Welcome to our ‘How to Yoga’ prop series! In this series of posts, we’ll be going through some of the different types of props you might be able to use in your yoga practice, and ways to use them. This isn’t by any means a definitive guide, because your prop use is only limited by your imagination! Everyone will find different things helpful for their practice, so take these ideas as inspiration to get creative in your own body.
And remember, under no circumstances does using props make your yoga ‘less’ than a yoga practice without props. They’re not aides or training wheels, they’re tools for you to explore. People at every stage of their yoga journey can use props to help support or extend their practice, and everyone deserves to do yoga that feels comfortable in their body.
Get comfy, because in this post we’re talking all about how to use yoga bolsters in your yoga practice!
Bolsters are often associated with restorative practices, like Yin yoga, but they’re also a fantastic tool to use in all kinds of practices to help you adapt or add to your poses.
They kind of resemble giant pillows, and come in a huge range of sizes, shapes, patterns, and firmness.

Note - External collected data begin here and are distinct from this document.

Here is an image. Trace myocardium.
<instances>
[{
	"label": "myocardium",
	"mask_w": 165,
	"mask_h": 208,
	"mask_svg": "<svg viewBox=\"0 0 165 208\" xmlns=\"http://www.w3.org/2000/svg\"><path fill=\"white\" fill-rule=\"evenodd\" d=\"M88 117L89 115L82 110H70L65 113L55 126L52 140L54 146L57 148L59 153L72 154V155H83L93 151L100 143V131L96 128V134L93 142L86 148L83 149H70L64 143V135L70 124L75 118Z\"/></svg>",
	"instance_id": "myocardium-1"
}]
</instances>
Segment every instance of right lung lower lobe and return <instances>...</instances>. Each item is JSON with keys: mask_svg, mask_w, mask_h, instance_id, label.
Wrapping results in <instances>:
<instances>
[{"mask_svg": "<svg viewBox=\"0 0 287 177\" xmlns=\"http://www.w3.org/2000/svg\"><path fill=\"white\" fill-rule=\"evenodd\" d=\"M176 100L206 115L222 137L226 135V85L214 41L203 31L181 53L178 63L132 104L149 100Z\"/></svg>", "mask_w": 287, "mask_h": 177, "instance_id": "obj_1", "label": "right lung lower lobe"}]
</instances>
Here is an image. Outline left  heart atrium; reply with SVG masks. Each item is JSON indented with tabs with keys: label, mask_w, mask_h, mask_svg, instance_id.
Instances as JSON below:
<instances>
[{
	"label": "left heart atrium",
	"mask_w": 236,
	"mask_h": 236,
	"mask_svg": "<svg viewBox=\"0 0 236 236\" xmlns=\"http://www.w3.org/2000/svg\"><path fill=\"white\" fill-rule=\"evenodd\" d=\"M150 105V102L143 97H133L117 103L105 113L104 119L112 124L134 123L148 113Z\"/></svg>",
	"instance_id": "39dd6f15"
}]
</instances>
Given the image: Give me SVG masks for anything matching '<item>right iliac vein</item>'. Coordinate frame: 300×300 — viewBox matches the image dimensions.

Most commonly, they’re long cylindrical or oval shaped pillows, around 50-70cms long. Firmness really depends on personal preference and what you’re hoping to use it for. You don’t want them too squishy, otherwise they don’t provide much support!
Yoga bolsters are unfortunately on the more expensive side, but you can certainly achieve most of the uses by subbing for a couple of firmer pillows. Experiment around with what works and use your imagination!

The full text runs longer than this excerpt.